■ DIRECTIVE ■
Each line of the entries below that holds "Qualcomm" is needed, copied in full.

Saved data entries
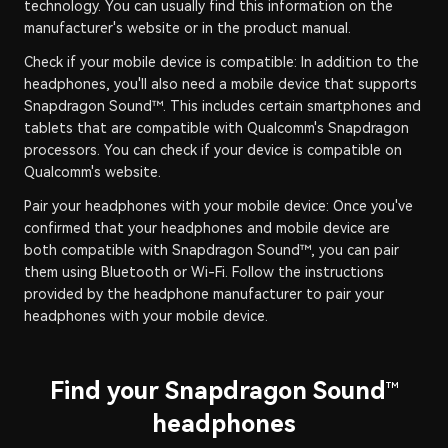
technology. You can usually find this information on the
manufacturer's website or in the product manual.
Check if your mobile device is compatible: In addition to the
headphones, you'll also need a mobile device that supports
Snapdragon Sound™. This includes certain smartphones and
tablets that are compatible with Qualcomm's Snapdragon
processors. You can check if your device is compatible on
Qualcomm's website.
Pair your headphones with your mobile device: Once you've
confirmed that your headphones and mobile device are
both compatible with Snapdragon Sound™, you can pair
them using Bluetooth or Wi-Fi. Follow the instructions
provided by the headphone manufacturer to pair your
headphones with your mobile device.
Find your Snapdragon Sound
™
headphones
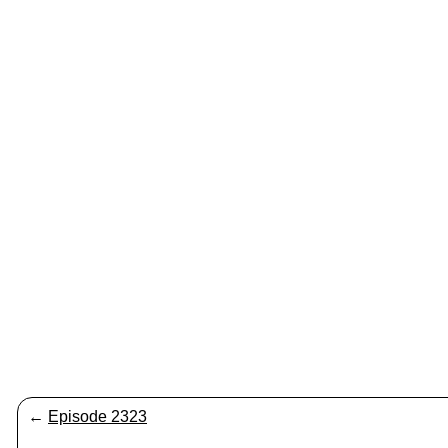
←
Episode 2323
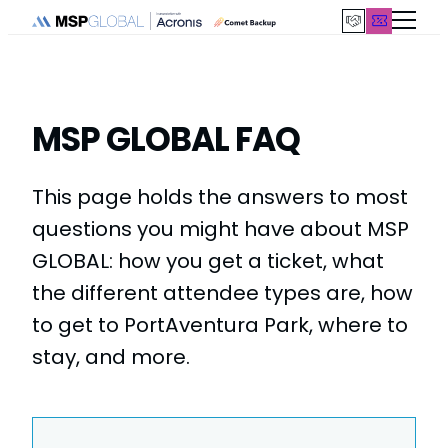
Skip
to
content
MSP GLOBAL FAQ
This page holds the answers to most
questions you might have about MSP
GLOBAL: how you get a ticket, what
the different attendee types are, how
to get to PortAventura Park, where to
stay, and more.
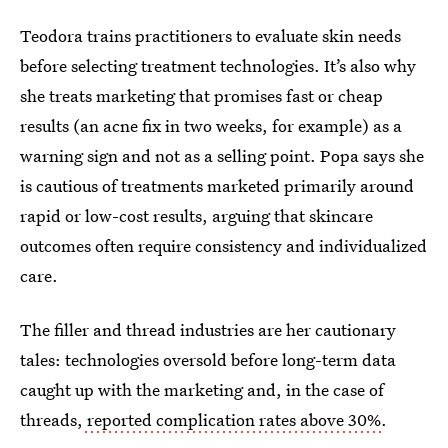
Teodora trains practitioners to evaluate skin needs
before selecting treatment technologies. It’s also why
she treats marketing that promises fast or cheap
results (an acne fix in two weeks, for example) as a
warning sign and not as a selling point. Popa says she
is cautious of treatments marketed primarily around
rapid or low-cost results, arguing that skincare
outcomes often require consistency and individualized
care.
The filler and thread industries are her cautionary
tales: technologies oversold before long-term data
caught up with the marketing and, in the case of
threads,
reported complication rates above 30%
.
* * *
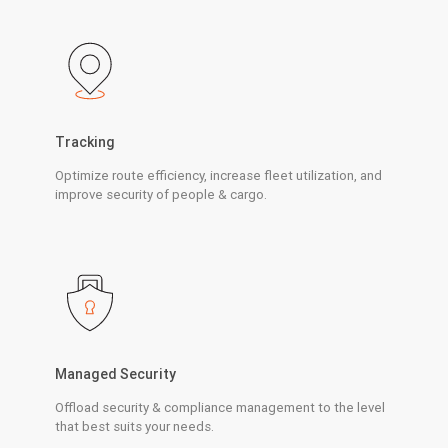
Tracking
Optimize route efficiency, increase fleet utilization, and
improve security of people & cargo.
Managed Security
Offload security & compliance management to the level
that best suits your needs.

■ RESULT FOR THIS EXERCISE ■
tablets that are compatible with Qualcomm's Snapdragon
Qualcomm's website.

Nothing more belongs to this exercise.